The letter was begun on the seventeenth of October, and finished a few days later, and was as follows: —
'After the last news that I have sent you, dear sister, it will not be a surprise to you to learn that our watching is at an end. The brave heart ceased to beat at two of the clock on this seventeenth of October in the afternoon.
'It has been a wondrous scene for those who have been near at hand to see and hear all that has passed in the upper chamber of Madame Gruithuissens' house.
'I account it a privilege of which I am undeserving, that I was suffered, in ever so small a way, to do aught for his comfort by rendering help to Madame Gruithuissens in the making of messes to tempt the sick man to eat, and also by doing what lay in my power to console those who have been beside themselves with grief – his two brothers.
'What love they bore him! And how earnestly they desire to follow in his steps I cannot say.
'Mr Robert was knighted after the battle which has cost England so dear, and my uncle saith that when he went first to his brother's side with his honour fresh upon him, Sir Philip smiled brightly, and said playfully, —
'"Good Sir Robert, we must see to it that we treat you with due respect now," and then, turning to Mr Thomas, he said, "Nor shall your bravery be forgot, Thomas, as soon as I am at Court again. I will e'en commend my youngest brother to the Queen's Highness. So we will have three knights to bear our father's name."

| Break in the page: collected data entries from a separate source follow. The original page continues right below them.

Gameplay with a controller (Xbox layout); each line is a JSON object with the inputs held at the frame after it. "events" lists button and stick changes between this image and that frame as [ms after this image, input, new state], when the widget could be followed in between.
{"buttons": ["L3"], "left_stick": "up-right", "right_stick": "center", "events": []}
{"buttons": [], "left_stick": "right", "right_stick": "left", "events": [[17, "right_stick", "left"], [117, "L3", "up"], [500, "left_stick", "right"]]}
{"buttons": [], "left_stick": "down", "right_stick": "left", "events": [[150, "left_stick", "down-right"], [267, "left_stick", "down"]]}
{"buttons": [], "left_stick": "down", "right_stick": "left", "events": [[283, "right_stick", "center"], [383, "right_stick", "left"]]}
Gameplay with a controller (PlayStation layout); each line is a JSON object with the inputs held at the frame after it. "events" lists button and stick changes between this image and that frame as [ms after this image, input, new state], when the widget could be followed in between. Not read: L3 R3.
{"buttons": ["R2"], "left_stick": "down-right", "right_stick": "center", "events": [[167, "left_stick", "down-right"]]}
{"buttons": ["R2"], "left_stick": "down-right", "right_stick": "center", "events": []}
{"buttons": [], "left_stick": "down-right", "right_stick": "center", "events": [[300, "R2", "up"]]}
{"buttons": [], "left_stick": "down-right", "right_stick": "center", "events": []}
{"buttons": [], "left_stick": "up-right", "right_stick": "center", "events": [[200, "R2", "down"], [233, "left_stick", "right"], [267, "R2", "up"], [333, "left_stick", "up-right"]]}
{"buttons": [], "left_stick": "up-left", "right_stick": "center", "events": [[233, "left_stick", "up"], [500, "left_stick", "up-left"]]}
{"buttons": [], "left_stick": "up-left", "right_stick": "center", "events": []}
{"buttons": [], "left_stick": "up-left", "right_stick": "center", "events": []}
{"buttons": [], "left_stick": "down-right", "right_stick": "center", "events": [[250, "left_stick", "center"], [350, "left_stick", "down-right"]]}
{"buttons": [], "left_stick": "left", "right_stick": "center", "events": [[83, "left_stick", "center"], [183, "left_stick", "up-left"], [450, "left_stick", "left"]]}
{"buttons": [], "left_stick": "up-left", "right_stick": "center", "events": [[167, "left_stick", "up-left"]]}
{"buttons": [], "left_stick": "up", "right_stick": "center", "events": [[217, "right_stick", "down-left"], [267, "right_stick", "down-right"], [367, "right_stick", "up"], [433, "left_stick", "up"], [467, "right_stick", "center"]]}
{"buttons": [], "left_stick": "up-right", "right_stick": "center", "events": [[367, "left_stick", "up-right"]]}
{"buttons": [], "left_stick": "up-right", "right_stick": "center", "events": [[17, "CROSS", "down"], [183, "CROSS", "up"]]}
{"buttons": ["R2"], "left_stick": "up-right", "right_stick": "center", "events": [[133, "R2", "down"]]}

'At this time Sir Philip believed he should live, and, indeed, so did most of those who from day to day watching his courage and never-failing patience; the surgeon saying those were so greatly in his favour to further his recovery. But from that morning when he himself discerned the signs of approaching death, he made himself ready for that great change. Nay, Lucy, methinks this readiness had been long before assured.
'My uncle returned again and again from the dying bed to weep, as he recounted to me and my boy the holy and beautiful words Sir Philip spake.
'Of himself, only humbly; of all he did and wrote, as nothing in God's sight. His prayers were such that my uncle has never heard the like, for they seemed to call down the presence of God in the very midst of them.
'He was troubled somewhat lest his mind should fail him through grievous wrack of pain of body, but that trouble was set at rest.
'To the very end his bright intelligence shone, even more and more, till, as we now believe, it is shining in the perfectness of the Kingdom of God.
'On Sunday evening last, he seemed to revive marvellously, and called for paper and pencil. Then, with a smile, he handed a note to his brother, Sir Robert, and bade him despatch it to Master John Wier, a famous physician at the Court of the Duke of Cleves.
'This note was wrote in Latin, and begged Master Wier to come, and come quick. But soon after he grew weaker, and my good uncle asking how he fared, he replied sorrowfully that he could not sleep, though he had besought God to grant him this boon. But when my uncle reminded him of One who, in unspeakable anguish, prayed, as it would seem to our poor blind eyes, in vain, for the bitter cup did not pass, said, —
'"Nevertheless, not as I will, but as Thou wilt!" he exclaimed.'
'"I am fully satisfied and resolved with this answer. No doubt it is even so."
'There were moments yet of sadness, and he reproached himself for cherishing vain hopes in sending for Master Wier, but my uncle comforted him so much that at length he pronounced these memorable words, "I would not change my joy for the empire of the world."
'I saw him from time to time as I brought to the chamber necessary things. Once or twice he waved his hand to me, and said, oh, words ne'er to be forgot, —
'"I rejoice you have your boy safe once more, Mistress Gifford. Be wary, and train him in the faith of God, and pray that he be kept from the trammels with which Papacy would enthral the soul."